In an interview this week with the BBC, the President of Guyana, responding to a question about Venezuela’s threat to Guyana’s territorial integrity, said that Guyana has ‘friends’ – whom he named – and that, in the event of need, Guyana would call upon its friends. Venezuela also has ‘friends’, including Russia, China and Iran. And a Venezuelan incursion into Guyana could be in the interest of one or more of its friends, diminishing their isolation for having engaged in, or for threatening, territorial incursion.
One can be sure that when William Burns, the Director of the CIA, visited Guyana earlier in March, he would have come not only for a courtesy visit but to share his assessment about Venezuela’s intentions towards Guyana. William Burns goes to places where crisis is looming or has broken out, for example to Russia-Ukraine and to the Middle East for hostage negotiations. He is America’s point man for crises. When he turns up, he has a point to make!
So, Guyana is now in the embrace of the great powers. And on this topic, Jim Sciutto writes: “For the USA and its allies, this is a 1939 moment … Russia intends to bring the international order down, and China to create an entirely new one. The US has difficult decisions ahead in both spaces, and many others.” Guyana is one of the “many others”. This invites the thought: How far would the USA go to defend Guyana’s territorial integrity?
In reflecting on this question, one should bear in mind the assessment of former NATO Supreme Allied Commander Admiral James Stavridis, who told Sciutto, that Russia and the USA are already engaged in a “hybrid proxy war” in Ukraine: “ One great power is fully engaged with troops and firepower, and on our side, we don’t have troops in there, but we do have money and ammunition.”
At the same time, one of Sciutto’s high-level sources told him that America is now sending a message to Ukrainian leaders that western military support could no longer continue at the same level in the months ahead: “There’s just not enough money or political capital to last.” Another high-level source told Sciutto: “The West was now raising pressure on Ukraine to find a way to settle with Russia, including the radioactive topic of exchanging land for peace.” Land for peace sounds a familiar refrain.
The complexity of the global situation is sobering. Sciutto writes that, today, the return of great power competition has generated a new architecture of relations among powers great and small, “with many of the same forces that sparked war in 1914 and 1939, and very nearly did in 1962. There are new forces and fronts too. There are new territorial fronts, in places such as Ukraine, and emerging ones, in places such as Taiwan. There are new technological fronts from cyberspace to outer space to near space, as demonstrated by the Chinese balloon incident, and increasingly, each front is impacted by artificial intelligence. There are expanding alliances such as NATO, new ones such as the AUKUS [Australia, UK, USA] agreement, and less formal alliances and cooperative relationships among Russia, China, Iran and North Korea, as well as among the US and European and Asian allies. And there are the radiating impacts of the war in Ukraine, affecting readiness and tensions across the globe. All these new forces coalesce into a witches’ brew of dangers.”
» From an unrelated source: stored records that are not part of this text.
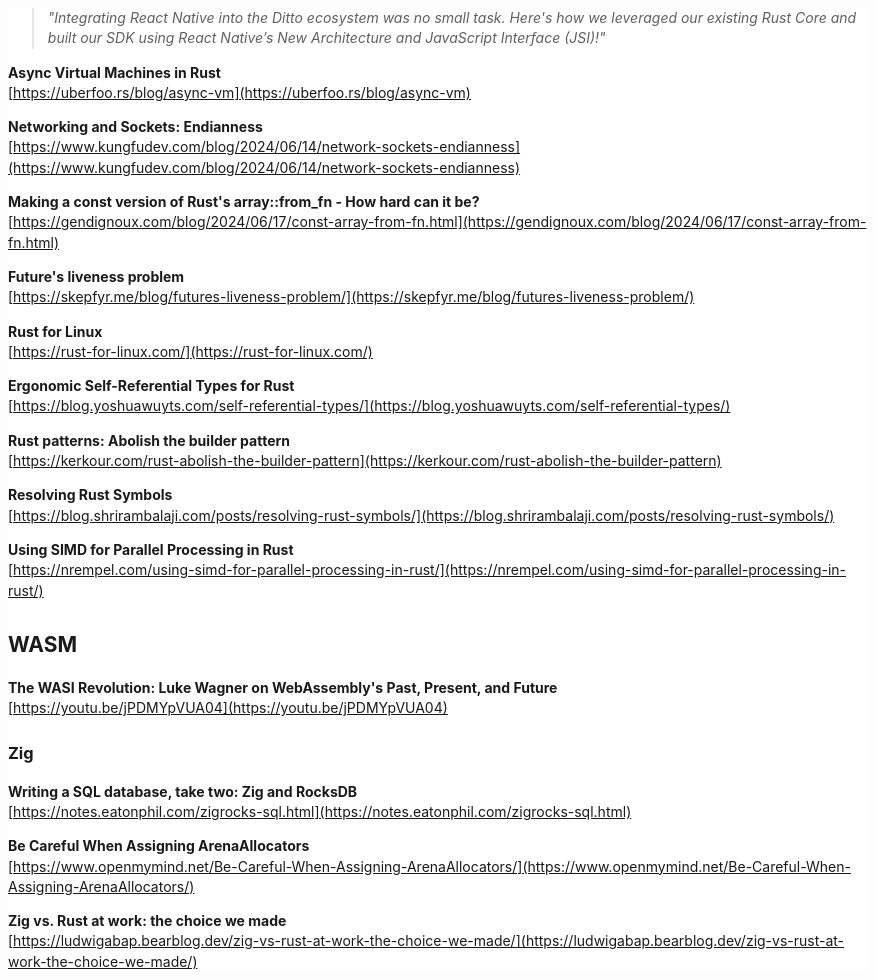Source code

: > _"Integrating React Native into the Ditto ecosystem was no small task. Here's
> how we leveraged our existing Rust Core and built our SDK using React Native’s
> New Architecture and JavaScript Interface (JSI)!"_

**Async Virtual Machines in Rust**  
[https://uberfoo.rs/blog/async-vm](https://uberfoo.rs/blog/async-vm)

**Networking and Sockets: Endianness**  
[https://www.kungfudev.com/blog/2024/06/14/network-sockets-endianness](https://www.kungfudev.com/blog/2024/06/14/network-sockets-endianness)

**Making a const version of Rust's array::from_fn - How hard can it be?**  
[https://gendignoux.com/blog/2024/06/17/const-array-from-fn.html](https://gendignoux.com/blog/2024/06/17/const-array-from-fn.html)

**Future's liveness problem**  
[https://skepfyr.me/blog/futures-liveness-problem/](https://skepfyr.me/blog/futures-liveness-problem/)

**Rust for Linux**  
[https://rust-for-linux.com/](https://rust-for-linux.com/)

**Ergonomic Self-Referential Types for Rust**  
[https://blog.yoshuawuyts.com/self-referential-types/](https://blog.yoshuawuyts.com/self-referential-types/)

**Rust patterns: Abolish the builder pattern**  
[https://kerkour.com/rust-abolish-the-builder-pattern](https://kerkour.com/rust-abolish-the-builder-pattern)

**Resolving Rust Symbols**  
[https://blog.shrirambalaji.com/posts/resolving-rust-symbols/](https://blog.shrirambalaji.com/posts/resolving-rust-symbols/)

**Using SIMD for Parallel Processing in Rust**  
[https://nrempel.com/using-simd-for-parallel-processing-in-rust/](https://nrempel.com/using-simd-for-parallel-processing-in-rust/)

## WASM

**The WASI Revolution: Luke Wagner on WebAssembly's Past, Present, and Future**  
[https://youtu.be/jPDMYpVUA04](https://youtu.be/jPDMYpVUA04)

### Zig

**Writing a SQL database, take two: Zig and RocksDB**  
[https://notes.eatonphil.com/zigrocks-sql.html](https://notes.eatonphil.com/zigrocks-sql.html)

**Be Careful When Assigning ArenaAllocators**  
[https://www.openmymind.net/Be-Careful-When-Assigning-ArenaAllocators/](https://www.openmymind.net/Be-Careful-When-Assigning-ArenaAllocators/)

**Zig vs. Rust at work: the choice we made**  
[https://ludwigabap.bearblog.dev/zig-vs-rust-at-work-the-choice-we-made/](https://ludwigabap.bearblog.dev/zig-vs-rust-at-work-the-choice-we-made/)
He drives the point home: “As CIA Director Burns told me in his office at Langley in late 2023, nations are navigating this new and more uncertain world order without many of the guardrails that had been built up in the last Cold War expressly to reduce the risk of a moment like this. As he said, they are ‘playing without a net’”
And where, one might ask, is Guyana’s safety net – internally as well as externally?